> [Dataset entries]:
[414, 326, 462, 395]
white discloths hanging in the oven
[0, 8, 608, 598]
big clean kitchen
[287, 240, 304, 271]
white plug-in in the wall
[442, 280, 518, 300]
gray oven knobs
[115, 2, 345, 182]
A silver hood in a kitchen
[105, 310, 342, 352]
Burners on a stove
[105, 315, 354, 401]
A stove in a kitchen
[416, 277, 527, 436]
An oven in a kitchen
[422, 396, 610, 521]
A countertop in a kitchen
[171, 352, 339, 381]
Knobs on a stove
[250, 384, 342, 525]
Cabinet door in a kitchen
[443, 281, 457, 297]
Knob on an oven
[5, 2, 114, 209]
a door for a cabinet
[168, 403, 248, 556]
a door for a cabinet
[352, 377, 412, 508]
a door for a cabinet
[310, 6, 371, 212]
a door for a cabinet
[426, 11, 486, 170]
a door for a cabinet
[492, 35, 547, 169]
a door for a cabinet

> [YOUR INSTRUCTIONS]: Could you update the material above by changing every "105" to "110" and keeping everything else the same?

> [OUTPUT OF THE TASK]:
[414, 326, 462, 395]
white discloths hanging in the oven
[0, 8, 608, 598]
big clean kitchen
[287, 240, 304, 271]
white plug-in in the wall
[442, 280, 518, 300]
gray oven knobs
[115, 2, 345, 182]
A silver hood in a kitchen
[110, 310, 342, 352]
Burners on a stove
[110, 315, 354, 401]
A stove in a kitchen
[416, 277, 527, 436]
An oven in a kitchen
[422, 396, 610, 521]
A countertop in a kitchen
[171, 352, 339, 381]
Knobs on a stove
[250, 384, 342, 525]
Cabinet door in a kitchen
[443, 281, 457, 297]
Knob on an oven
[5, 2, 114, 209]
a door for a cabinet
[168, 403, 248, 556]
a door for a cabinet
[352, 377, 412, 508]
a door for a cabinet
[310, 6, 371, 212]
a door for a cabinet
[426, 11, 486, 170]
a door for a cabinet
[492, 35, 547, 169]
a door for a cabinet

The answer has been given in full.